A new report from USAToday shows American companies exported millions in medical equipment needed to fight the coronavirus to China before the crisis hit home.

USA Today reports U.S. exports of surgical masks, ventilators and other personal protective gear to China skyrocketed in January and February, when the coronavirus was wreaking havoc in the country where it began and as U.S. intelligence agencies warned it would soon spread.

American companies sold more than $17.5 million worth of face masks, more than $13.6 million in surgical garments and more than $27.2 million in ventilators to China during the first two months of the year, far exceeding that of any other similar period in the past decade, according to the most recent foreign trade data available from the U.S. Census Bureau.

USA TODAY’s analysis of the trade numbers comes as medical professionals on the front lines of the nationwide crisis say they are being forced to reuse or go without personal protective equipment like surgical masks and face shields to account for a shortage. Some states also are scrambling to find ventilators to prepare for a crush of patients expected to need them.

The White House and congressional intelligence committees were briefed on the scope and threat of the coronavirus in January and February, but President Donald Trump has not stopped exports of key medical equipment – a move taken by at least 54 other countries so far.

The data show how U.S. manufacturers stepped up production and cleared out inventory to supply protective medical equipment to China for weeks, even as the threat of the coronavirus became clear.
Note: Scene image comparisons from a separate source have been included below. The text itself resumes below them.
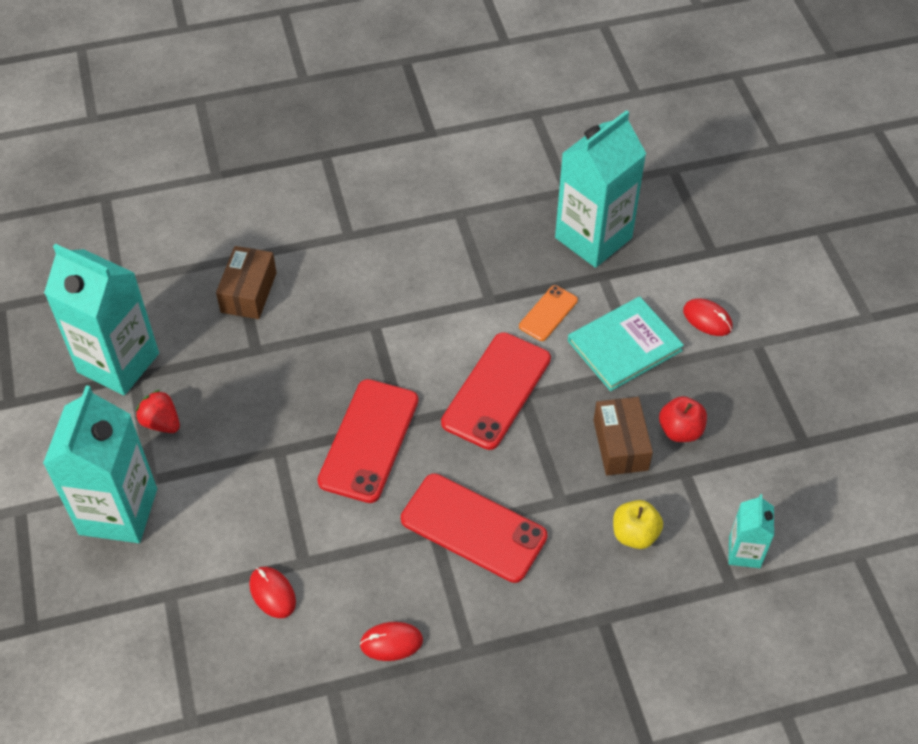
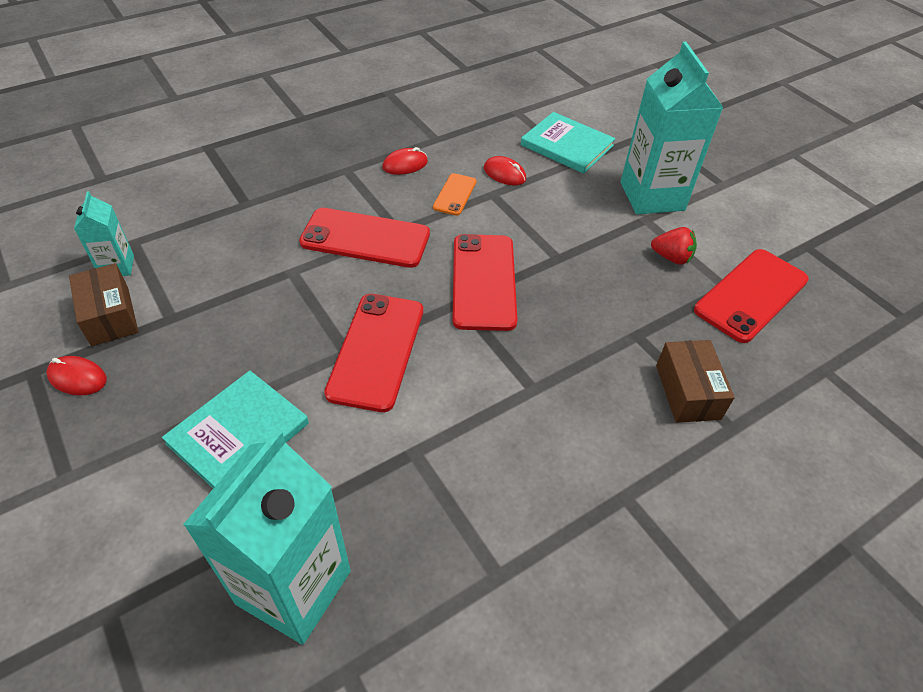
camera: 160 degrees right, 5 degrees down
(118, 363) = (751, 295): turquoise carton -> red phone
(163, 628) = (567, 145): none -> turquoise book
(548, 313) = (338, 452): orange phone -> orange phone (455, 194)
(620, 445) = (237, 328): brown box -> brown box (110, 316)
(635, 534) = (220, 260): yellow apple -> none
(680, 430) = (173, 354): red apple -> none
(707, 319) = (128, 496): red mouse -> red mouse (77, 378)

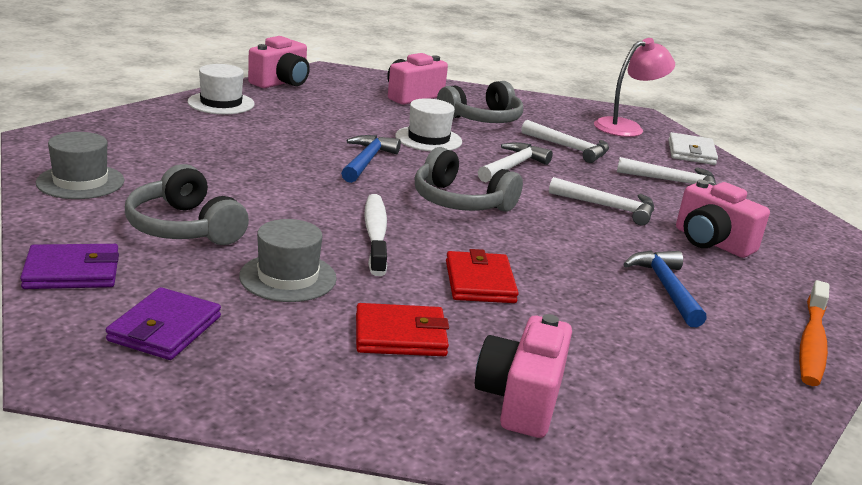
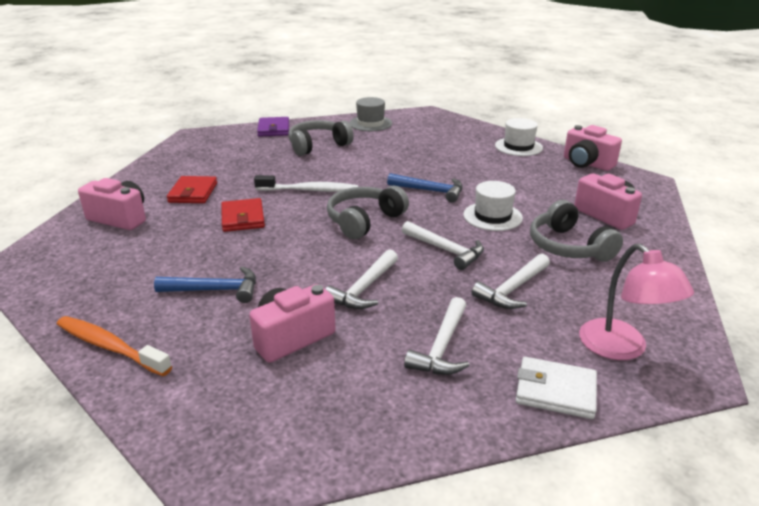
camera: 100 degrees right, 5 degrees up
(165, 328) = (220, 147): purple wallet -> none
(288, 277) = (260, 168): grey hat -> none
(480, 282) = (243, 218): red wallet -> red wallet turned 75 degrees clockwise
The CDC reported its first case in the United States on Jan. 20. Within the next two weeks, the World Health Organization and the U.S. Department of Health and Human Services had declared the disease a public health emergency.

More than 213,000 people have been infected and more than 5,600 have died in the U.S. as of Thursday, the CDC reported.

“Clearly there was a surge in demand going on in China, and fundamentally this was a free market” decision, said Michelle Connolly, a Duke University economist. “What was in the U.S. was clearly going out, and specifically to China.”

The U.S. exported more than $1.7 million worth of surgical masks to China in January alone – more than double the previous January. In February, shipments surged to $15.8 million, the data show.

Jesse Wang, co-founder of LuggEasy, a company that provides shipping services to Chinese residents in the U.S., confirmed the surge of masks exports in February. His company exported 14,000 to 15,000 pounds of masks from the U.S. to China in early 2020 alone.

At a retail price of roughly 50 cents a mask – which is likely higher than what wholesale customers would have paid – that meant more than 31.6 million surgical masks were shipped to China during the second month of the year, based on the trade data.

Taken together, the numbers add up to well over the 28.5 million face masks that mayors of nearly 200 U.S. cities told a trade organization they need to combat the coronavirus outbreak.

Ventilators, too, saw a spike. The U.S. exported $11.4 million worth of the breathing machines to China in the first two month of last year compared with $27.2 million in the first two months of this year, just weeks before states and hospitals started begging the federal government to send them more.